When a relative and I ventured to Morris a few weekends ago, we stopped at Honest Abe’s Tap & Grill just south of the city.
As usual, we sat on opposite sides of the table. But we didn’t expect to dine on opposite sides of the Civil War.
The menu at Honest Abe’s is full of cleverly named gourmet burgers, sandwiches and meals that reference Abraham Lincoln – I almost ordered the Gettysburger for the name alone. I’m a sucker for a good play on words or a witty historical reference. (Although I had to raise a skeptical eyebrow at the burger named Booth.)
When I saw the Confederate ($10 for a quarter-pound burger) – a beef patty covered with bleu cheese crumbles, bacon, jalapeño slices and sweet chili sauce – I had found my menu item.
Meanwhile, my relative gravitated toward the Union ($10 for quarter pound) – a beef patty with provolone cheese, bacon, grilled pineapple and homemade barbecue sauce.
So there we were. The Union and the Confederate, facing each other across a table instead of enemy lines.
Most of the burgers on Honest Abe’s menu offer the choice of quarter-, half- or one-pound patties. We both chose a quarter-pound order because we wanted to share one of the restaurant’s standout menu items: a bowl of gourmet macaroni and cheese.
Technically, the mac ’n’ cheese is a meal unto itself. We both waffled about whether we wanted burgers or mac (our patient waiter asked at two intervals if we were ready to order, but we still couldn’t make up our minds because so many menu options looked desirable). Finally, we agreed to each order a burger and then split a bowl of mac as a side.
Each burger came with an option of crinkle-cut fries, waffle fries, tater tots or cottage cheese on the side. I added crinkles and my relative ordered waffle. The fries are the standard fare you’ll find at most restaurants, but they’re not the star of the show. The entrees are.
I was a big fan of the Confederate burger with its sharp bleu cheese and a kick of jalapeño. But when my dinner partner offered me a bite of his burger, the Union won the day.

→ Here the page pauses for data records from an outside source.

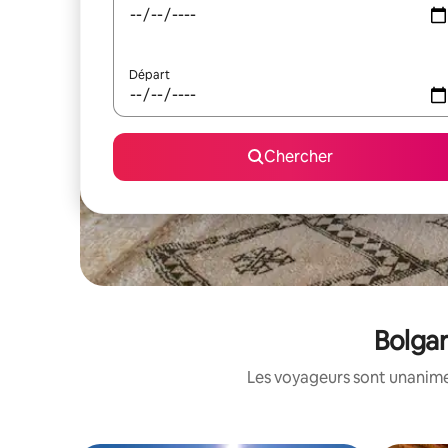
Départ
Chercher
Bolgar
Les voyageurs sont unanimes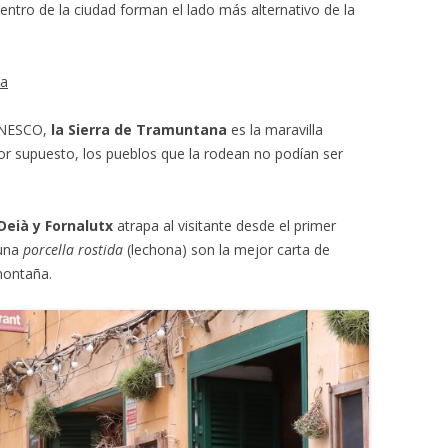
centro de la ciudad forman el lado más alternativo de la
na
 UNESCO,
la Sierra de Tramuntana
es la maravilla
por supuesto, los pueblos que la rodean no podían ser
Deià y Fornalutx
atrapa al visitante desde el primer
 una
porcella rostida
(lechona) son la mejor carta de
montaña.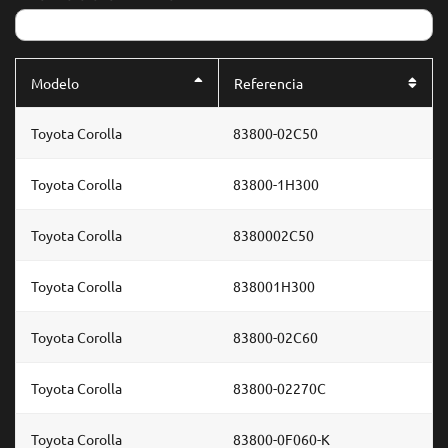
Modelo
Referencia
Toyota Corolla
83800-02C50
Toyota Corolla
83800-1H300
Toyota Corolla
8380002C50
Toyota Corolla
838001H300
Toyota Corolla
83800-02C60
Toyota Corolla
83800-02270C
Toyota Corolla
83800-0F060-K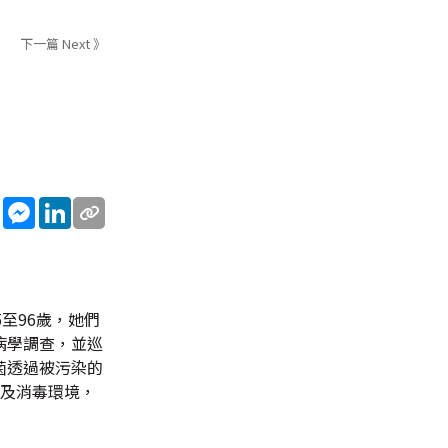
下一篇 Next 》
sApp
WeChat
Messenger
LinkedIn
至96歲，她們
病學調查，並巡
菌透過被污染的
潔及消毒環境，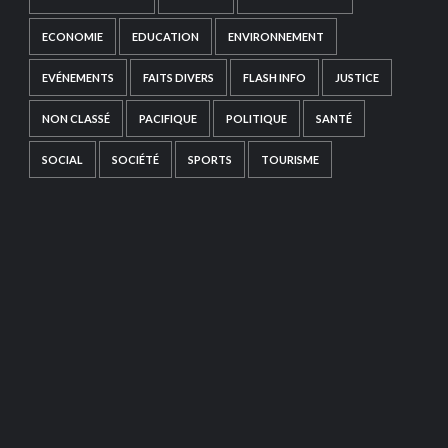
ECONOMIE
EDUCATION
ENVIRONNEMENT
EVÉNEMENTS
FAITS DIVERS
FLASH INFO
JUSTICE
NON CLASSÉ
PACIFIQUE
POLITIQUE
SANTÉ
SOCIAL
SOCIÉTÉ
SPORTS
TOURISME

The juicy sweetness of grilled pineapple and the saltiness of bacon pair well with the beef.
From the six options of loaded mac ’n’ cheese bowls, we shared the filet cheese steak mac ($10), which includes chopped filet mignon with grilled bell pepper and onion over a bed of cheesy noodles. Even with each of us scooping a generous side portion onto our plates, we had enough left over to divide and take home for the next day’s lunch.
My relative also ordered a cup of beer cheese soup with shredded cheese and onion. He complimented its smooth, thick texture and rich flavor.
If you find yourself in Grundy County, Honest Abe’s is worth a visit. In fact, even if you don’t find yourself in the Morris area any time soon, the food is worth being the sole cause of your journey.
• The Mystery Diner is an employee at Shaw Media. The diner’s identity is not revealed to the restaurant staff before or during the meal. The Mystery Diner visits a different restaurant and then reports on the experience. If the Mystery Diner cannot recommend the establishment, we will not publish a story.